Много раз Игорь бывал также в Карелии, в Петрозаводске на Онежском тракторном заводе. В свободное время он любил плавать на пароходике по Онежскому озеру в Кижи. Однажды в апреле Игорь прилетел в Петрозаводск в субботу и в воскресенье отправился в Кижи. Сезон только начинался, и пароход в день делал два рейса: утром в Кижи и вечером обратно в Петрозаводск. Было весьма прохладно, и Игорь одолжил у своего соседа по гостиничному номеру, гражданского летчика, фуражку. Эта фуражка в сочетании с модным нейлоновым пальто спасла Игоря от голодной смерти в Кижах. Дело было в том, что ни один ресторан или буфет на острове не работали, а ждать надо было до вечера. Из попутчиков на пароходе была только группа учеников во главе с хорошенькой молодой учительницей. Днем вся группа расположилась в деревянной ротонде XIX века на обед из привезенных запасов, в то время как Игорь ходил вокруг и щелкал зубами. Учительница предложила детям пригласить дядю летчика закусить с ними и послушать его рассказы об авиации, что было с радостью принято обеими сторонами. Игорю пришлось напрягать всю свою память и фантазию для внятных рассказов о советской гражданской авиации.
В 1968 году произошло событие, подорвавшее последнюю веру советской интеллигенции в ликвидацию или хотя бы смягчение тоталитарной модели советского строя. Войска стран Варшавского договора (кроме Румынии) в августе оккупировали Чехословакию, положив конец так называемой «Пражской весне». «Пражская весна» являлась общественным процессом, направленным на демократизацию режима, свободу печати и рыночные реформы в экономике. Профессор следил за «Пражской весной» с большой симпатией и надеждой на ее распространение на советское пространство.
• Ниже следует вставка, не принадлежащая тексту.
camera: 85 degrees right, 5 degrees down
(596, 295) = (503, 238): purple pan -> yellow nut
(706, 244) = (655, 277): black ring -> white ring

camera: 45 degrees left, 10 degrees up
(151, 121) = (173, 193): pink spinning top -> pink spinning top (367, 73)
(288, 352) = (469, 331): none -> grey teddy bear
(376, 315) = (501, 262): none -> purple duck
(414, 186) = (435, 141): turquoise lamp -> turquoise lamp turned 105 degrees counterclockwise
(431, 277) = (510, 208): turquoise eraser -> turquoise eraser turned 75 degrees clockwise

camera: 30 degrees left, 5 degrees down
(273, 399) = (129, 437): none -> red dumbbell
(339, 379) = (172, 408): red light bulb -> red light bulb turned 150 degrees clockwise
Осенью 1968 года он по случаю поехал отдыхать в молодежный лагерь возле города Бургас в Болгарии. На пляже он познакомился с симпатичной шатенкой, завязав разговор на английском языке. Как только девушка (а она была старшекурсницей Пражского университета) узнала, что Игорь «русский», она прекратила с ним даже разговаривать. Два дня профессор пытался объяснить ей, что это не он отдал команду о вторжении в Чехословакию. Наконец, она вняла его уговорам и многое рассказала о том, что действительно происходило в Чехословакии. Ясное дело, что в советских газетах это всё безбожно перевиралось и искажалось. Слава богу, что члены туристической группы Игоря, которые периодически подходили к нему на пляже, не знали английского и думали, что он просто «подбивает клинья» к хорошенькой чешке. Иначе тут же «настучали» бы «куда надо».
За десятилетие работы Игорь побывал в Якутии, на Кольском полуострове, на Дальнем Востоке, на Чукотке, на Алтае, в Средней Азии и практически во всех районах Европейской части СССР, включая Карелию, Прибалтику, Закарпатье, Белоруссию, а также во многих крупных городах, таких как Ленинград, Харьков, Минск, Горький и других.
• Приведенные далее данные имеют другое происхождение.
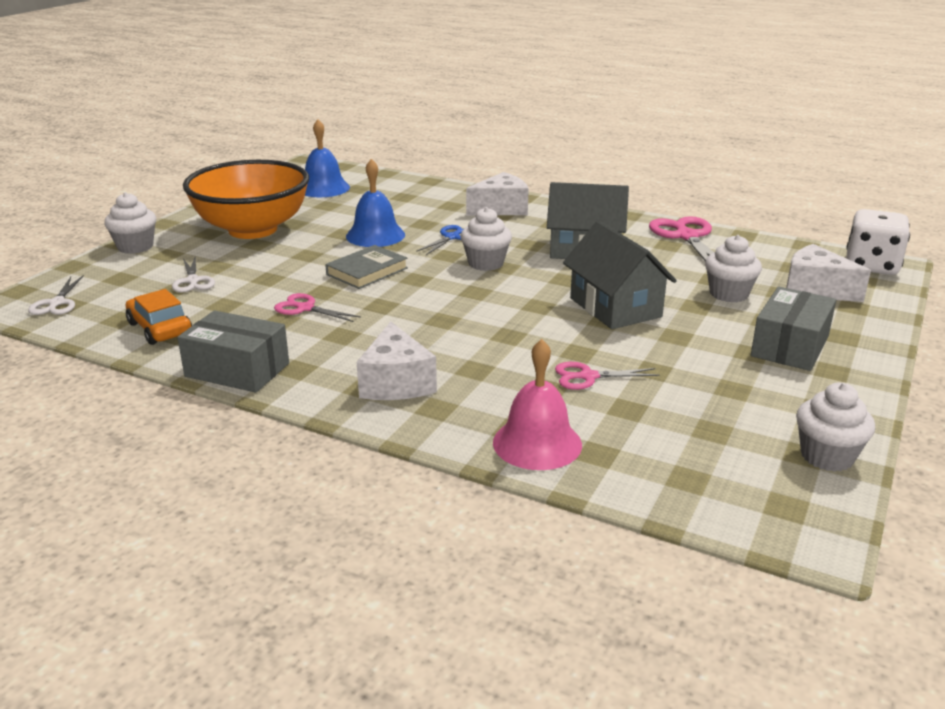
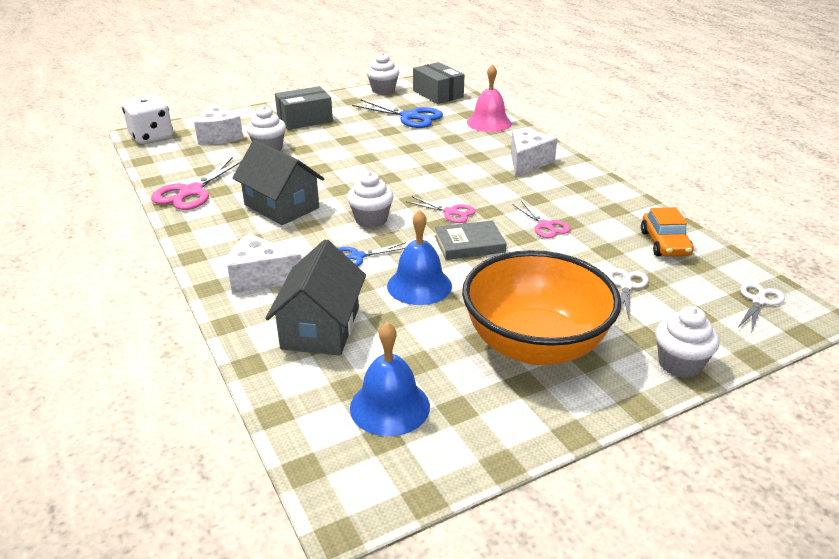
camera: 145 degrees left, 5 degrees up
(237, 370) = (617, 196): grey box -> grey box (438, 94)
(588, 377) = (425, 137): pink scissors -> pink scissors (450, 212)
(615, 307) = (346, 162): grey house -> grey house (320, 328)
(672, 407) = (410, 117): none -> blue scissors

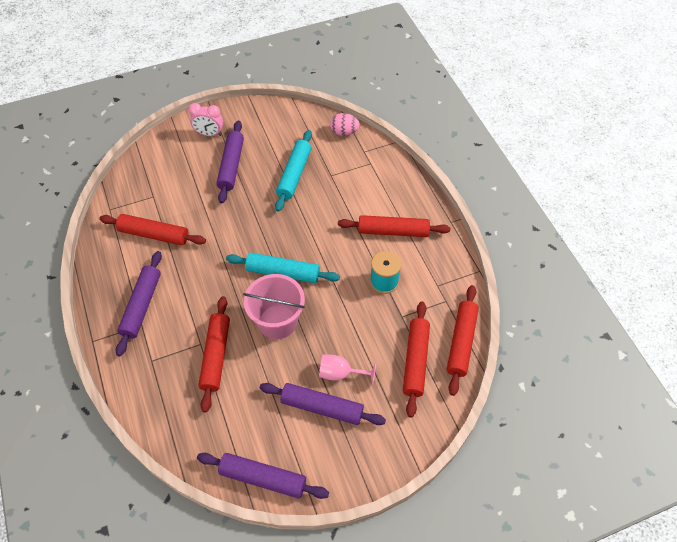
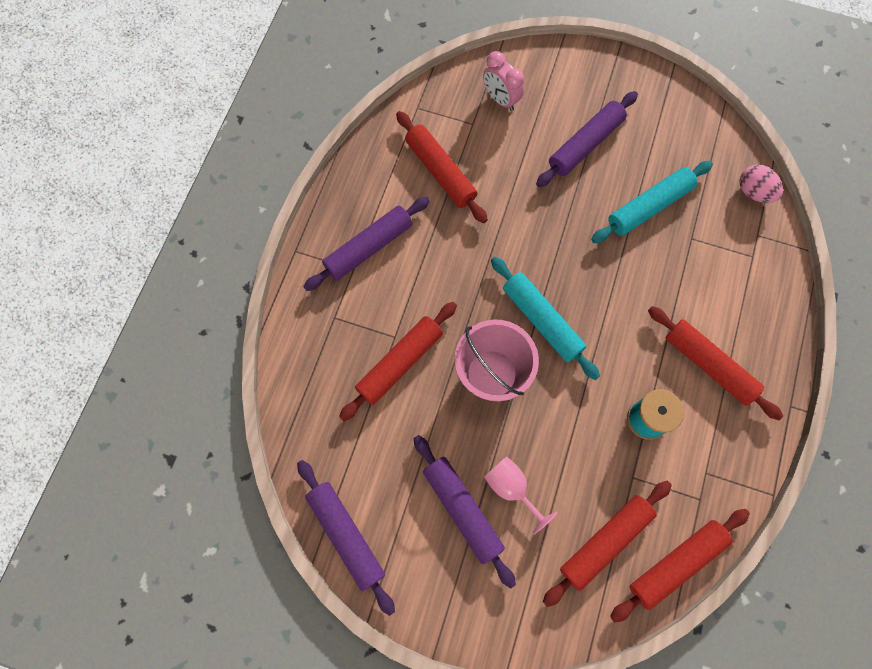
camera: 40 degrees right, 15 degrees up
(209, 134) = (591, 85): pink clock -> pink clock (500, 99)

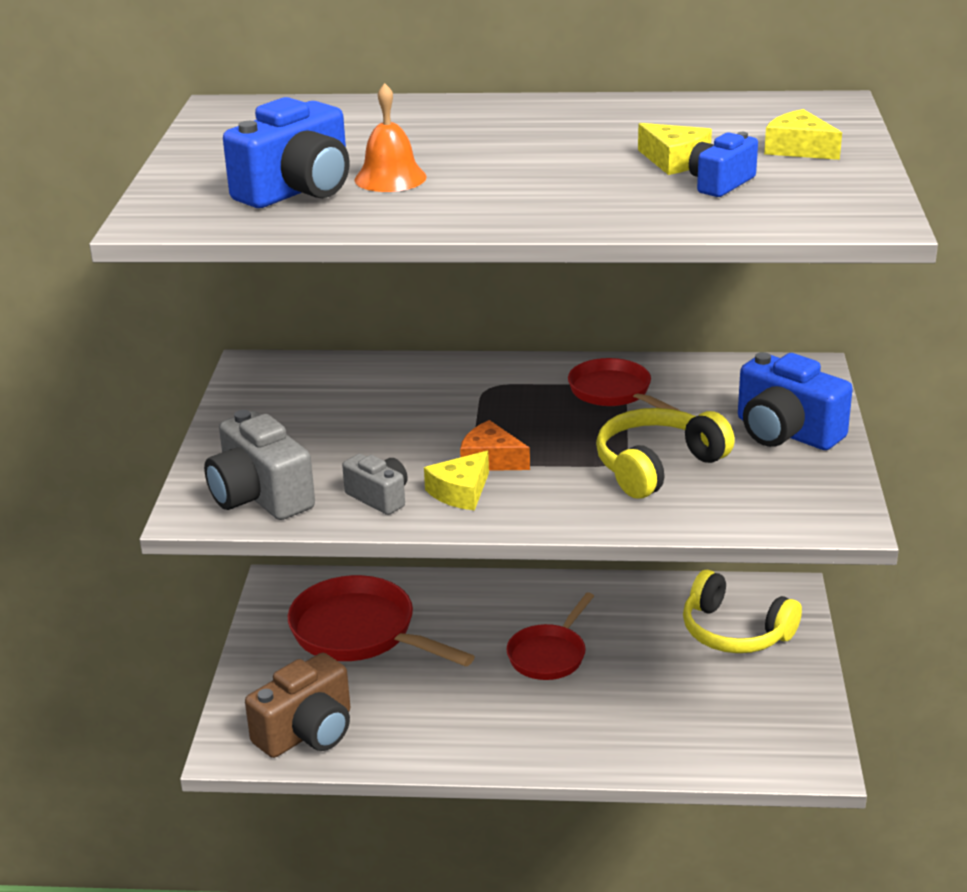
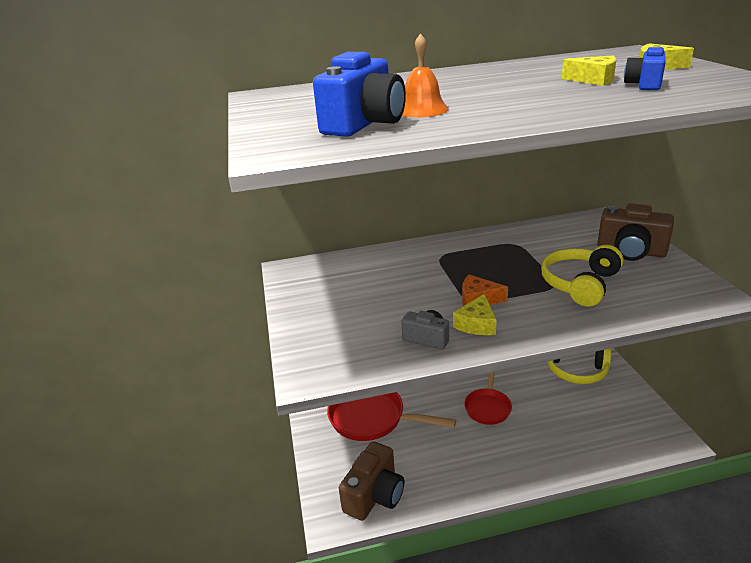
camera: 15 degrees left, 0 degrees up
(260, 496) = (346, 354): grey camera -> none
(614, 392) = (515, 246): red pan -> none
(786, 432) = (631, 251): blue camera -> brown camera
В конце 1970 – начале 1971 года в семье Гольдов случилось два важных события. Во-первых, Игорь защитил в Москве кандидатскую диссертацию (его месячная зарплата возросла до 400 рублей) и стал первым кандидатом наук у них в институте, а во-вторых, через папу Даны, Александра Семеновича, они получили автомобиль ВАЗ-2101 «Жигули» – легендарную «копейку».
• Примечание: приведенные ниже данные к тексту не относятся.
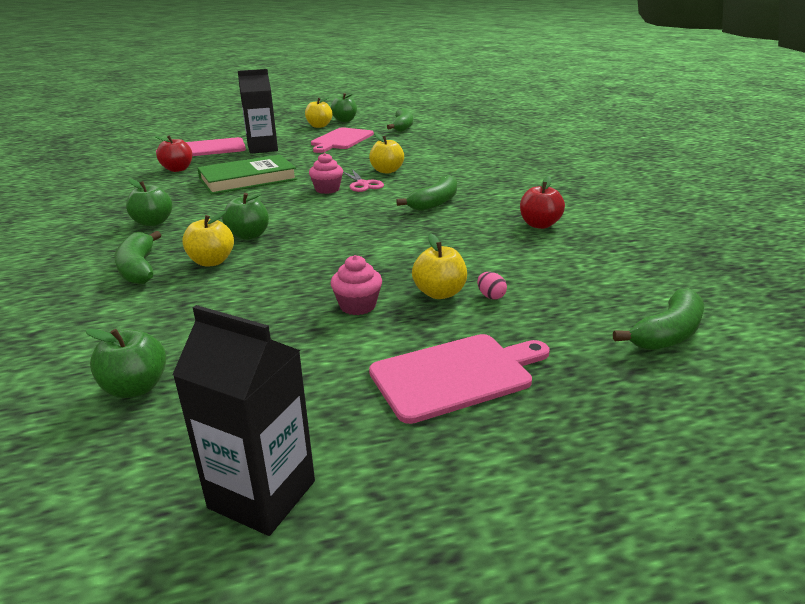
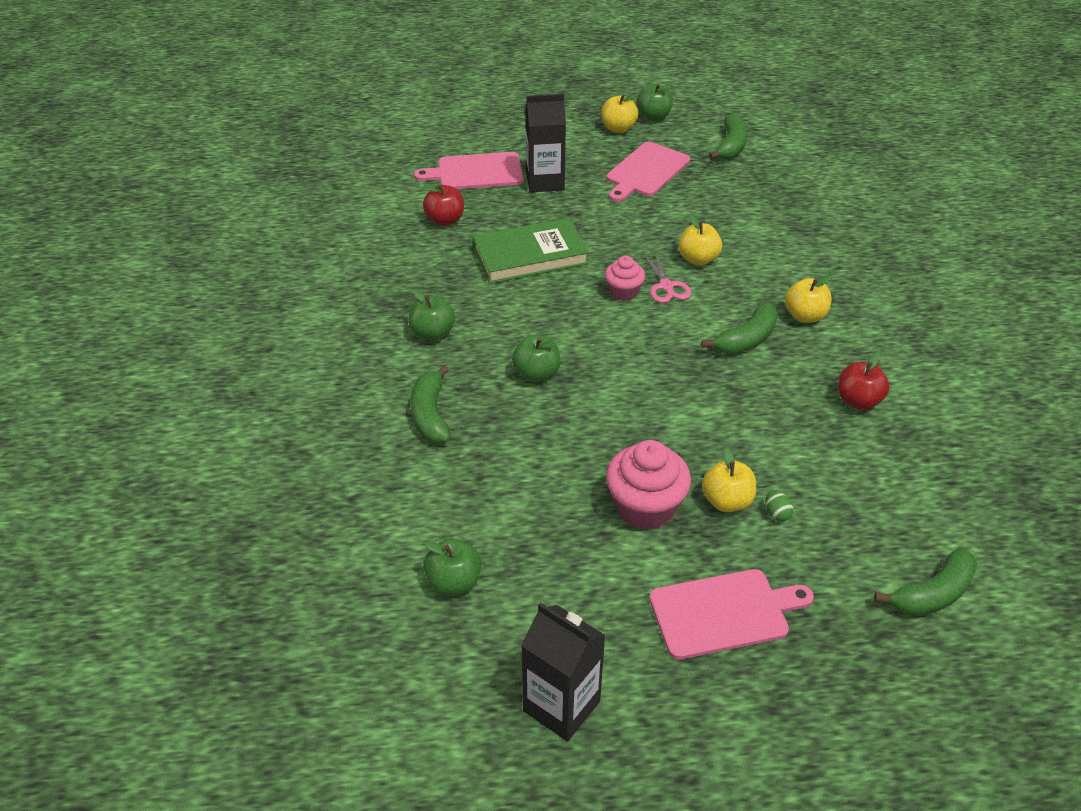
camera: 10 degrees right, 15 degrees up
(212, 261) = (501, 414): yellow apple -> yellow apple (805, 316)
(357, 306) = (645, 507): pink cupcake -> pink cupcake, size x1.70
(490, 296) = (776, 514): pink egg -> green egg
Современному читателю не придет в голову считать приобретение автомобиля «Жигули» событием, а вот в то время это было именно так. Во-первых, купить любую новую машину в Союзе было тогда очень непросто. К концу 1960-х автомобили перестали продаваться в магазинах, и все очереди были, соответственно, ликвидированы. Машины теперь распределялись по предприятиям, которые, в свою очередь, давали возможность их приобрести своим сотрудникам. Дележ автомобилей внутри предприятий был постоянным предметом споров, зависти, трений между сотрудниками. Естественно, процветала спекуляция. Особенно в цене были выигрышные лотерейные билеты. Грузинские и среднеазиатские покупатели, например, платили тройную цену за лотерейный билет, выигравший «Волгу».
Во-вторых, что касается «Жигулей», то это была совсем особая история, поскольку строительство ВАЗа вызвало «Великую итальянскую революцию» в советской промышленности, автосервисе и просто в жизни советских граждан. Заводы-смежники осваивали производство современных деталей, компонентов и материалов, включая радиальные покрышки, тормозную жидкость, антифризы и масла. Всё это приходилось поначалу закупать за границей, а потом осваивать производство на советских заводах. Доходило до замены многих отечественных стандартов. Создавалась совершенно новая для СССР система послепродажного сервиса. А потребитель получил неслыханную доселе машину с компонентами, не требующими перманентных регулировок, смазок, подтягивания гаек и обеспечивающими комфорт, удобство управления, отличную динамику и эффективное торможение, а также легкую зимнюю эксплуатацию.
Дело дошло до «полного безобразия». После покупки «Жигулей» в начале 1971 года профессор по принятому обычаю и по привычке отвез машину к «своему» немцу Ивану Ивановичу для подтягивания болтов и гаек. На следующий день Иван Иванович позвонил ему на работу и панически сообщил, что ни одна гайка не подтягивается – всё затянуто на совесть. Всё это вызвало рождение нового типа массовых владельцев: людей далеких от техники, женщин, пожилых людей и т. п. Конечно, профессор теоретически предвидел такой результат, так как перед покупкой машины, еще до запуска конвейера, побывал на заводе, благо вышел приказ по министерству, обязывающий ответственных сотрудников учреждений ездить учиться на ВАЗ.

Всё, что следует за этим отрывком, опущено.